QUOTED PASSAGE:
Cancer is a horrible and terrifying disease. There is so much great information out there, but sometimes it is very difficult to filter out the noise. What causes cancer? Can it be prevented? How do you detect it? What are the odds of survival today? What are the different forms of cancer? What are the best treatments? And what is the best way to support someone impacted by cancer?

In this interview series called, “5 Things Everyone Needs To Know About Cancer” we are talking to experts about cancer such as oncologists, researchers, and medical directors to address these questions. As a part of this interview series, I had the pleasure of interviewing Valerie Palmieri.

Valerie is the President and CEO of Aspira Women’s Health, a company that is transforming women’s health starting with ovarian cancer. She has decades of experience in health, technology and science and has been with Aspira Women’s Health for five years. During her tenure at Aspira Women’s Health Valerie led the transition of the company to the commercialization of its market-leading products and is now focused on the company’s product expansion pipeline into benign pelvic mass management and endometriosis.

Thank you so much for joining us in this interview series! Before we dive into the main focus of our interview, our readers would love to “get to know you” a bit better. Can you tell us a bit about your childhood backstory?

EXERCISE DIRECTIONS:
Extract the part of the interview excerpt that begins at the words "Valerie is the" and stops after "management and endometriosis.". The data plays no part in the work here.

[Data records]
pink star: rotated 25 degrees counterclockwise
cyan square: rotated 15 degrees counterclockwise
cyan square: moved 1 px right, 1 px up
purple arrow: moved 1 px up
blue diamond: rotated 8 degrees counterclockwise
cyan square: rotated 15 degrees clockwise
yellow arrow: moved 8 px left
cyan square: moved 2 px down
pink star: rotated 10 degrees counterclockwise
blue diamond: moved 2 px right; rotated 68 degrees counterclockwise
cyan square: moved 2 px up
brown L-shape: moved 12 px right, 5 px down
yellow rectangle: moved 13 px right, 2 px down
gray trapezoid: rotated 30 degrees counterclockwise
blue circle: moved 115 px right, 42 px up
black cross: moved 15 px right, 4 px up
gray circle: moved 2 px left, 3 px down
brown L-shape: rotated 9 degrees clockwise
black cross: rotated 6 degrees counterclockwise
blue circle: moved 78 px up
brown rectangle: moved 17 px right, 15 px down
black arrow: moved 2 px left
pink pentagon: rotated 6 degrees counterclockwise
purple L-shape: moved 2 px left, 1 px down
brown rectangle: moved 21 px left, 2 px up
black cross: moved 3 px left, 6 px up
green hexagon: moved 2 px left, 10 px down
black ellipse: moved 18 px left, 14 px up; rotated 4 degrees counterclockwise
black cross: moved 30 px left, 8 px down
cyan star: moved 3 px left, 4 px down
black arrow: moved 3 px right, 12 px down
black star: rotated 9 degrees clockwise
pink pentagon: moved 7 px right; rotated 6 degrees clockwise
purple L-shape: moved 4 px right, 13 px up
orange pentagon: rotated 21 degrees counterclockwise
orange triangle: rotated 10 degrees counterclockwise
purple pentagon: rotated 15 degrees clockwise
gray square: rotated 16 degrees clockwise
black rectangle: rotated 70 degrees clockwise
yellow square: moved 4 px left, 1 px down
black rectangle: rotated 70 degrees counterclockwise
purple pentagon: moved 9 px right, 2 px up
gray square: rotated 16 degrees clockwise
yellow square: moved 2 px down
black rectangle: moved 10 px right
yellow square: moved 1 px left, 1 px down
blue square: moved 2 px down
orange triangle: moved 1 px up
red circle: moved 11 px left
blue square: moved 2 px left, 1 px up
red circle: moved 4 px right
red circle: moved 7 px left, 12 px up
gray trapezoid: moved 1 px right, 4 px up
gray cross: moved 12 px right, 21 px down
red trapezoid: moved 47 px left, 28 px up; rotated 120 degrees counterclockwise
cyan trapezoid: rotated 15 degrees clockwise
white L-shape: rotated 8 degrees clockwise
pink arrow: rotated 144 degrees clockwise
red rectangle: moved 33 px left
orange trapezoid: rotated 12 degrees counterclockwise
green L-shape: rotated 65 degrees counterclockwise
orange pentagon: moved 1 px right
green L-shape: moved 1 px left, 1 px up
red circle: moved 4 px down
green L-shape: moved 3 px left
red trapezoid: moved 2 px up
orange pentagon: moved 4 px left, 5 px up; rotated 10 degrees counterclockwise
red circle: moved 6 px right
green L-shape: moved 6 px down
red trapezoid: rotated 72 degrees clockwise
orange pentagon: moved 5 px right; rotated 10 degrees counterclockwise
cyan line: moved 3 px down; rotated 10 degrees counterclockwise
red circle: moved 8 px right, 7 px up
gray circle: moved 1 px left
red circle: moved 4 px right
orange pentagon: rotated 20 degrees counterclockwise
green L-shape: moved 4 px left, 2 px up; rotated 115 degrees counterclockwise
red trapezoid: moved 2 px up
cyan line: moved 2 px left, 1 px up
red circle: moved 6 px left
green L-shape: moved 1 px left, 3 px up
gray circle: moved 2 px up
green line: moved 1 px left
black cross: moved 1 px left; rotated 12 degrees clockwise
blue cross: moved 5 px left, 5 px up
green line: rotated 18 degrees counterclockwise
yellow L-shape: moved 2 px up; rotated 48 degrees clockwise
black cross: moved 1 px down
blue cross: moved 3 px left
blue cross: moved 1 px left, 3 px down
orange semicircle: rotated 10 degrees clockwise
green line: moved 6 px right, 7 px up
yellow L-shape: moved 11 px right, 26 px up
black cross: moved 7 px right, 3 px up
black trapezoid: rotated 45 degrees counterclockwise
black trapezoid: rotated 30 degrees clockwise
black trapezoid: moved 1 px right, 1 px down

RESULT:
Valerie is the President and CEO of Aspira Women’s Health, a company that is transforming women’s health starting with ovarian cancer. She has decades of experience in health, technology and science and has been with Aspira Women’s Health for five years. During her tenure at Aspira Women’s Health Valerie led the transition of the company to the commercialization of its market-leading products and is now focused on the company’s product expansion pipeline into benign pelvic mass management and endometriosis.